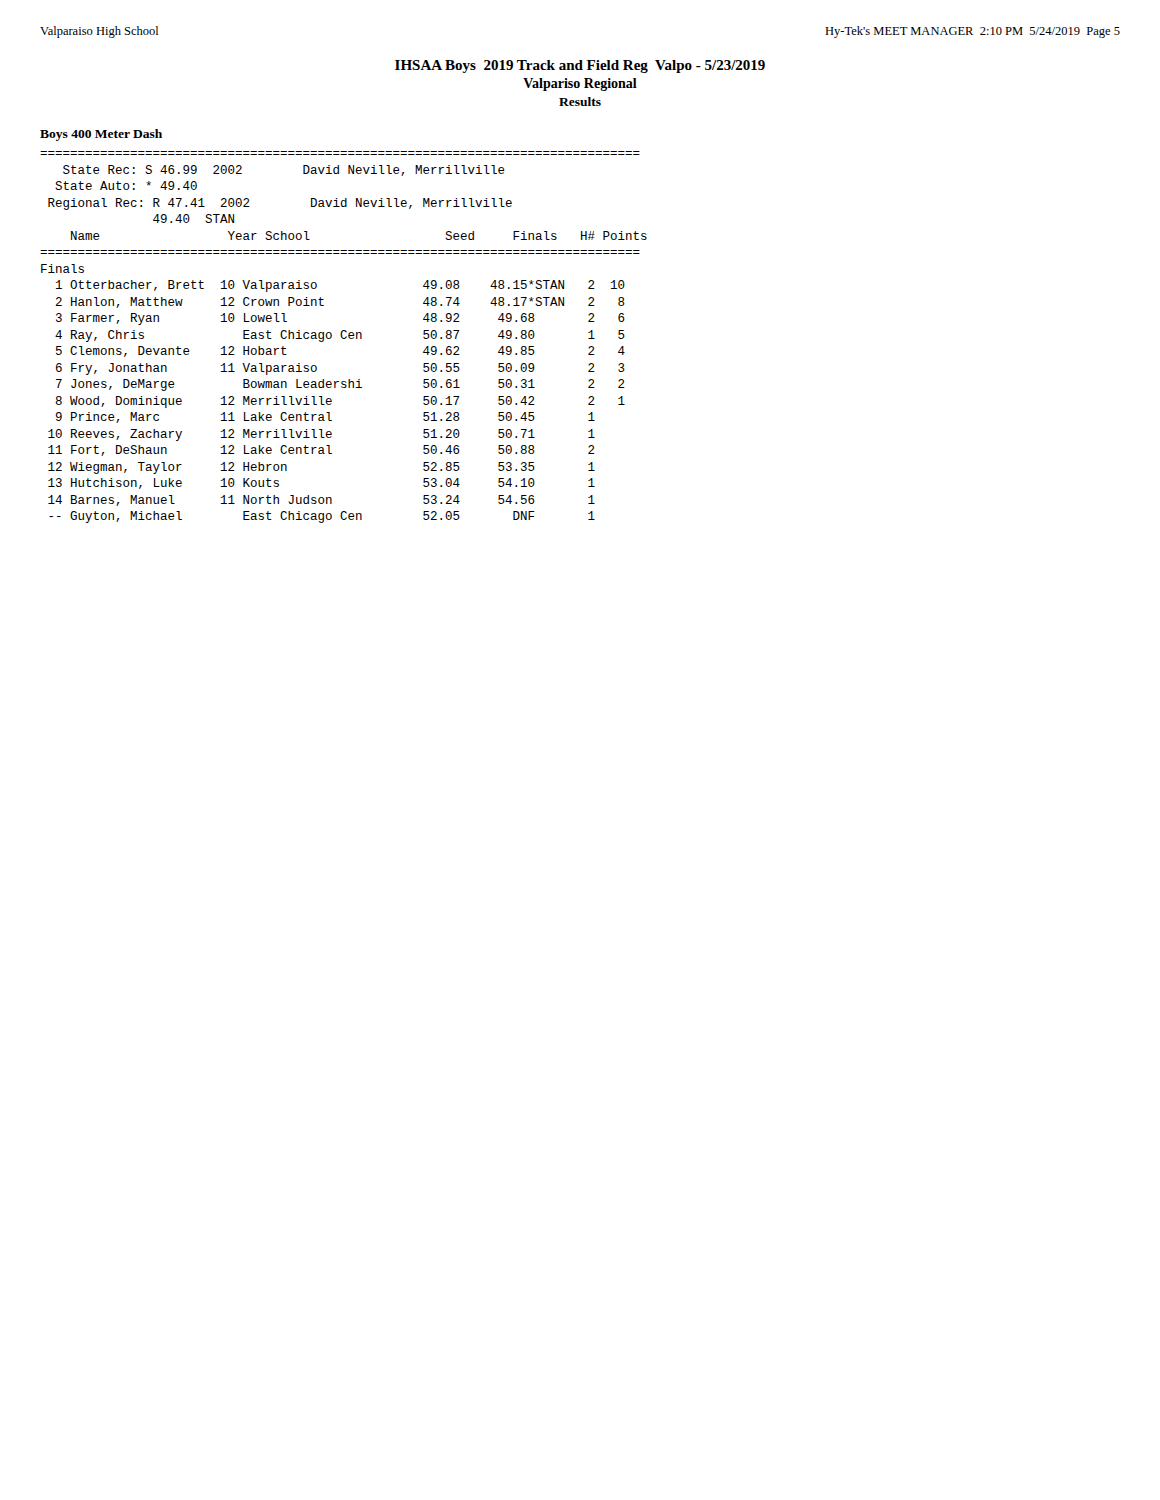Valparaiso High School Hy-Tek's MEET MANAGER 2:10 PM 5/24/2019 Page 5
IHSAA Boys 2019 Track and Field Reg Valpo - 5/23/2019
Valpariso Regional
Results
Boys 400 Meter Dash
================================================================================
   State Rec: S 46.99  2002        David Neville, Merrillville
  State Auto: * 49.40
 Regional Rec: R 47.41  2002        David Neville, Merrillville
               49.40  STAN
    Name                 Year School                  Seed     Finals   H# Points
================================================================================
Finals
  1 Otterbacher, Brett  10 Valparaiso              49.08    48.15*STAN   2  10
  2 Hanlon, Matthew     12 Crown Point             48.74    48.17*STAN   2   8
  3 Farmer, Ryan        10 Lowell                  48.92     49.68       2   6
  4 Ray, Chris             East Chicago Cen        50.87     49.80       1   5
  5 Clemons, Devante    12 Hobart                  49.62     49.85       2   4
  6 Fry, Jonathan       11 Valparaiso              50.55     50.09       2   3
  7 Jones, DeMarge         Bowman Leadershi        50.61     50.31       2   2
  8 Wood, Dominique     12 Merrillville            50.17     50.42       2   1
  9 Prince, Marc        11 Lake Central            51.28     50.45       1
 10 Reeves, Zachary     12 Merrillville            51.20     50.71       1
 11 Fort, DeShaun       12 Lake Central            50.46     50.88       2
 12 Wiegman, Taylor     12 Hebron                  52.85     53.35       1
 13 Hutchison, Luke     10 Kouts                   53.04     54.10       1
 14 Barnes, Manuel      11 North Judson            53.24     54.56       1
 -- Guyton, Michael        East Chicago Cen        52.05       DNF       1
--------------------------------
# What is needed
From the lines above, copy those that contain the word "Lake".

# Task output
  9 Prince, Marc        11 Lake Central            51.28     50.45       1
 11 Fort, DeShaun       12 Lake Central            50.46     50.88       2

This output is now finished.